Tetapi prosedur pengajuan perlawanan belum diatur secara jelas
dalam KUHAP itu. "Masih ada celah-celahnya," ujar Soeharto, yang
juga menjadi kepala di Kejaksaan Negeri Sabang.
Kali ini, untuk kedua kalinya, sidang perkara Walad ditunda.
Sidang pertama, 3 November lalu, juga diurungkan. Terdakwa
mengenakan pakaian dinas lengkap dengan lencana. Jaksa
berkeberatan dan bersikeras bahwa Walad bukan wali kota lagi.
"Bila dia sebagai wali kota, kami rikuh," kata Soeharto.
Akhirnya, sidang ditunda. Dalam sidang lanjutan, pakaian dinas
bertukar dengan batik lengan panjang.
Sebenarnya, hal semacam pernah terjadi dalam persidangan kasus
Malari. Hariman Siregar dan kawan-kawan didakwa subversi. Tim
pembela keberatan dan mengajukan perlawanan pada pengadilan
tinggi. Selama proses itu, ternyata sidang di pengadilan negeri
tetap diteruskan, sampai ada keputusan dari pengadilan tinggi.

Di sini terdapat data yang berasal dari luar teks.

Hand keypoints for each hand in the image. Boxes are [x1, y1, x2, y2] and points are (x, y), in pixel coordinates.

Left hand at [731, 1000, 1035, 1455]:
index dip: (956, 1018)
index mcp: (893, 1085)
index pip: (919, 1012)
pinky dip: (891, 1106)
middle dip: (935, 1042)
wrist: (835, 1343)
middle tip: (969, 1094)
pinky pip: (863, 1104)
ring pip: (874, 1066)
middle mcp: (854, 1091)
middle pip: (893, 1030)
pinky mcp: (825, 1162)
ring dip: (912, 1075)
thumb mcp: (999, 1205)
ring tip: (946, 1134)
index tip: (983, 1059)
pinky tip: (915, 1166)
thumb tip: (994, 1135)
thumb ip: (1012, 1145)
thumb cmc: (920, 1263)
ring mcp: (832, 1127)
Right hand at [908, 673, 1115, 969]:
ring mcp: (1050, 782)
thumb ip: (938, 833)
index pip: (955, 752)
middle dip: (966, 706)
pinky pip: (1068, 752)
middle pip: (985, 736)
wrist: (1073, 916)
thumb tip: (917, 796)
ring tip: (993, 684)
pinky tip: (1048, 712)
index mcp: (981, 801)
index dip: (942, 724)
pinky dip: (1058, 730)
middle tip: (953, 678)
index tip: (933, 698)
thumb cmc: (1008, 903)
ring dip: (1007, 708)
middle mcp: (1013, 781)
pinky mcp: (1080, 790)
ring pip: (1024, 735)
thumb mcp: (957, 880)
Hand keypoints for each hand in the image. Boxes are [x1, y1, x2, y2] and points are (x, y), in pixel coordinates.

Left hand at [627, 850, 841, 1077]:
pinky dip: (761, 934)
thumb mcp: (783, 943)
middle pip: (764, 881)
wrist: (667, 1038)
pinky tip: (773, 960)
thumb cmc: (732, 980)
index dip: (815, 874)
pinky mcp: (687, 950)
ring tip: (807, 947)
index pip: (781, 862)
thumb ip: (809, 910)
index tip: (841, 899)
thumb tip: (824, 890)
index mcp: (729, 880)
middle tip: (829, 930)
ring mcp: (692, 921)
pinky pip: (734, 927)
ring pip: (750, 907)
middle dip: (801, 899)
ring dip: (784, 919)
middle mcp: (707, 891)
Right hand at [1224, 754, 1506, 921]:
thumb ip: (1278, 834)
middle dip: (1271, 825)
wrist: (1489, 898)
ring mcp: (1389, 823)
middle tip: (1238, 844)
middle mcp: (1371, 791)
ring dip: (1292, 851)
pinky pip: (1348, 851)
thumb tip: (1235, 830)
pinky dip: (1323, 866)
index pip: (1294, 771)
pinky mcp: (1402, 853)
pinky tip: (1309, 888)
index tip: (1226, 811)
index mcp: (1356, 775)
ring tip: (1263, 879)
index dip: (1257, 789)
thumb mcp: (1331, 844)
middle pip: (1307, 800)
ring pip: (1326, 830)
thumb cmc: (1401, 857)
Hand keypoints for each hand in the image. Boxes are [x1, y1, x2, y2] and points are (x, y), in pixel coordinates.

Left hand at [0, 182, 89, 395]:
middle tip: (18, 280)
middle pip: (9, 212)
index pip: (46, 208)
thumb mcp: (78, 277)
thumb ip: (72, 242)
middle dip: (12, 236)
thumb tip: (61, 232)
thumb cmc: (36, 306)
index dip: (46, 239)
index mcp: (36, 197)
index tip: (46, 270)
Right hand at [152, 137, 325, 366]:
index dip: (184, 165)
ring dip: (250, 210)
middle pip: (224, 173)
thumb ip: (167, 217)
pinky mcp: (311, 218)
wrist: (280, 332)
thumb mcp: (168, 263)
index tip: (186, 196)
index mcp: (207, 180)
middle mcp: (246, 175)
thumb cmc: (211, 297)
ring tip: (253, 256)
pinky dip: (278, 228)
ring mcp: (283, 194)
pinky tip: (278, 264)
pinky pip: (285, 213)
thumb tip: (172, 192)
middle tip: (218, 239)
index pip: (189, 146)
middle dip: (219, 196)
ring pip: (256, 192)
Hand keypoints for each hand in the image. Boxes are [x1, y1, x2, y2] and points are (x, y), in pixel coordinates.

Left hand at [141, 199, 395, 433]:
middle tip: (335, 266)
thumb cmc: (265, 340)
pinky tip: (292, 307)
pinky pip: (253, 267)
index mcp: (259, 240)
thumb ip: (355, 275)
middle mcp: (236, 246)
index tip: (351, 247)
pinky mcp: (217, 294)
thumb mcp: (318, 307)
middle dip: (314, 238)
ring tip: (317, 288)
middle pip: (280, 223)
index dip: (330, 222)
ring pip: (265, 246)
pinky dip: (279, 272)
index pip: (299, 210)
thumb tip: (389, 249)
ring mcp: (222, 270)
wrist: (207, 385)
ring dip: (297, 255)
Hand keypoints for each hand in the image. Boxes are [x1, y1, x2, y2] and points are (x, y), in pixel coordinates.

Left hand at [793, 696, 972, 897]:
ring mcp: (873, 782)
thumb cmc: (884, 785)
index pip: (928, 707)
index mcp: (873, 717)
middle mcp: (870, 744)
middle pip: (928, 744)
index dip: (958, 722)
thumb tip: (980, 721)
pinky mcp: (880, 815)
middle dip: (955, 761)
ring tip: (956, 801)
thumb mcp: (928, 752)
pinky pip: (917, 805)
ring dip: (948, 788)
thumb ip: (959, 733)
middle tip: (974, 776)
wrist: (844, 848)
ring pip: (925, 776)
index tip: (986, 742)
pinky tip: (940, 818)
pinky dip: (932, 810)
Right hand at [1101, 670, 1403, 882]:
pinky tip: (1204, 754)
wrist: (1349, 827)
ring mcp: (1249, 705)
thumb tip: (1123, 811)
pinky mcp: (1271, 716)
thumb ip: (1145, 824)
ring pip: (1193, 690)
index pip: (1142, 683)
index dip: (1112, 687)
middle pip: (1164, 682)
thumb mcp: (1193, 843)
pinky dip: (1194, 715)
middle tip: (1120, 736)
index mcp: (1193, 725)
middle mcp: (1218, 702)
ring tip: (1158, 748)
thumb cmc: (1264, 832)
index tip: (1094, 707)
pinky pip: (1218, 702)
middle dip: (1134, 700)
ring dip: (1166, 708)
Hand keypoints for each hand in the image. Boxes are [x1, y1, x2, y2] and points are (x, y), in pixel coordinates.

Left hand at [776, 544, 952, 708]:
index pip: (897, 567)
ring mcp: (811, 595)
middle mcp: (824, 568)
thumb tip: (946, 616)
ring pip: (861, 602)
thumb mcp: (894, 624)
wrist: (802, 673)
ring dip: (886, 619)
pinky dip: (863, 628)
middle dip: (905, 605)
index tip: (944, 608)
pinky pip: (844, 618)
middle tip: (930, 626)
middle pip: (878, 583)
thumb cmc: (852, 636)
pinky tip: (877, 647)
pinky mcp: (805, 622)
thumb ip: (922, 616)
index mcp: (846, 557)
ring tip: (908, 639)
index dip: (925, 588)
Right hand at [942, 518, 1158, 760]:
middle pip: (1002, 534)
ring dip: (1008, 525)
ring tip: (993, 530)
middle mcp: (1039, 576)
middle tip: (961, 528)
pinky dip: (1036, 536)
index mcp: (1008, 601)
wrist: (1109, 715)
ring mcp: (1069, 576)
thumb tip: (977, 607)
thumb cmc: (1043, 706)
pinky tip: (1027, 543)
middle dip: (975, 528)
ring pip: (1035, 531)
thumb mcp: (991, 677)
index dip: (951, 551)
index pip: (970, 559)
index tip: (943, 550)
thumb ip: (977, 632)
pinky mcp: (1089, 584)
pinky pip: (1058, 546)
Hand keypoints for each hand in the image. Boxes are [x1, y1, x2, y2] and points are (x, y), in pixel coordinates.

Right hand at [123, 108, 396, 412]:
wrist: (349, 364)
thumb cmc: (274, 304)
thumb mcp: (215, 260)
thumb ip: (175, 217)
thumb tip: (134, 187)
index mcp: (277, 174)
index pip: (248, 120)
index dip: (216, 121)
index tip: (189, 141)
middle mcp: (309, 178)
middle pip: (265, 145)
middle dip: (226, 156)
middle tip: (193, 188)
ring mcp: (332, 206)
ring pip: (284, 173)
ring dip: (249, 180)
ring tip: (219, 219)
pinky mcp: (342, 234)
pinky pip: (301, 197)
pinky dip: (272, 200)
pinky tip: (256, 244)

Namun, Walad cukup beruntung bisa mendapat kejelasan yang lebih
cepat dibanding Hariman waktu itu. Lima hari setelah sidang
dinyatakan ditunda, Pengadilan Tinggi Aceh memberikan kepastian.
Perlawanan ditolak. Dalam minggu ini, sidang akan dibuka
kembali. Selain itu, jumlah saksi akan ditingkatkan sampai 30
orang.
Yang jelas, kini majelis hakim dan jaksa sudah sepakat untuk
mengejar waktu: akan bersidang secara maraton.